**Your goal**
Below, find the line containing "mayoría por quemaduras con"; from there to the final line, print every line exactly and skip the pictures.

**Record extracts**
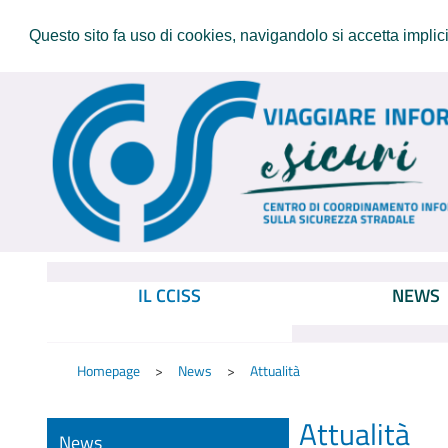
Questo sito fa uso di cookies, navigandolo si accetta implicit
IL CCISS
NEWS
Homepage
News
Attualità
Attualità
News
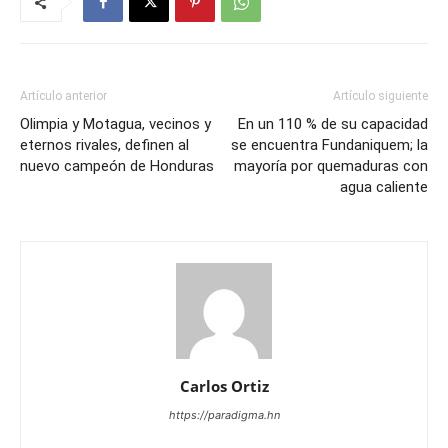
Artículo anterior
Artículo siguiente
Olimpia y Motagua, vecinos y
En un 110 % de su capacidad
eternos rivales, definen al
se encuentra Fundaniquem; la
nuevo campeón de Honduras
mayoría por quemaduras con
agua caliente
Carlos Ortiz
https://paradigma.hn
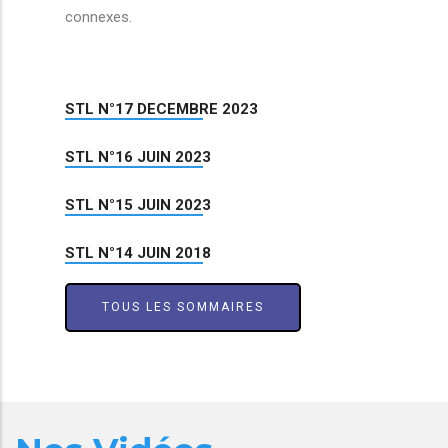
connexes.
STL N°17 DECEMBRE 2023
STL N°16 JUIN 2023
STL N°15 JUIN 2023
STL N°14 JUIN 2018
TOUS LES SOMMAIRES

**Written solution**
mayoría por quemaduras con
agua caliente
Carlos Ortiz
https://paradigma.hn
connexes.
STL N°17 DECEMBRE 2023
STL N°16 JUIN 2023
STL N°15 JUIN 2023
STL N°14 JUIN 2018
TOUS LES SOMMAIRES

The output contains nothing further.